Requirement:
What you return must be the full data, repeated verbatim, with no pictures in it.

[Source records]
Segment Open

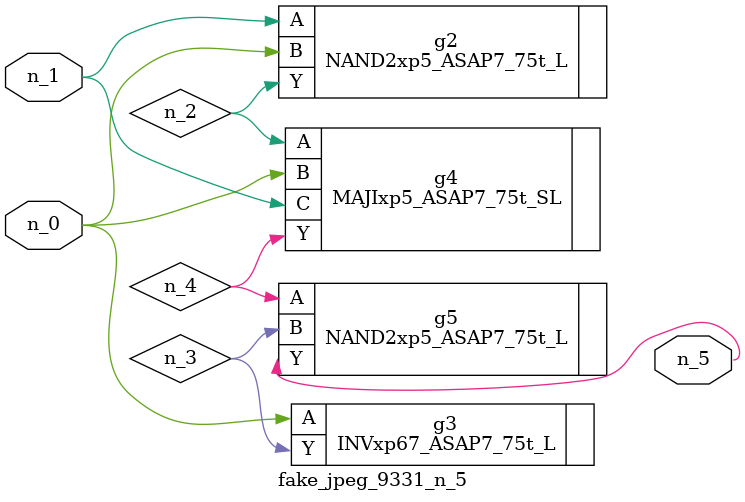
<source format=v>
module fake_jpeg_9331_n_5 (n_0, n_1, n_5);

input n_0;
input n_1;

output n_5;

wire n_3;
wire n_2;
wire n_4;

NAND2xp5_ASAP7_75t_L g2 ( 
.A(n_1),
.B(n_0),
.Y(n_2)
);

INVxp67_ASAP7_75t_L g3 ( 
.A(n_0),
.Y(n_3)
);

MAJIxp5_ASAP7_75t_SL g4 ( 
.A(n_2),
.B(n_0),
.C(n_1),
.Y(n_4)
);

NAND2xp5_ASAP7_75t_L g5 ( 
.A(n_4),
.B(n_3),
.Y(n_5)
);


endmodule
</source>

Segment Closed

Exercise output:
<source format=v>
module fake_jpeg_9331_n_5 (n_0, n_1, n_5);

input n_0;
input n_1;

output n_5;

wire n_3;
wire n_2;
wire n_4;

NAND2xp5_ASAP7_75t_L g2 ( 
.A(n_1),
.B(n_0),
.Y(n_2)
);

INVxp67_ASAP7_75t_L g3 ( 
.A(n_0),
.Y(n_3)
);

MAJIxp5_ASAP7_75t_SL g4 ( 
.A(n_2),
.B(n_0),
.C(n_1),
.Y(n_4)
);

NAND2xp5_ASAP7_75t_L g5 ( 
.A(n_4),
.B(n_3),
.Y(n_5)
);


endmodule
</source>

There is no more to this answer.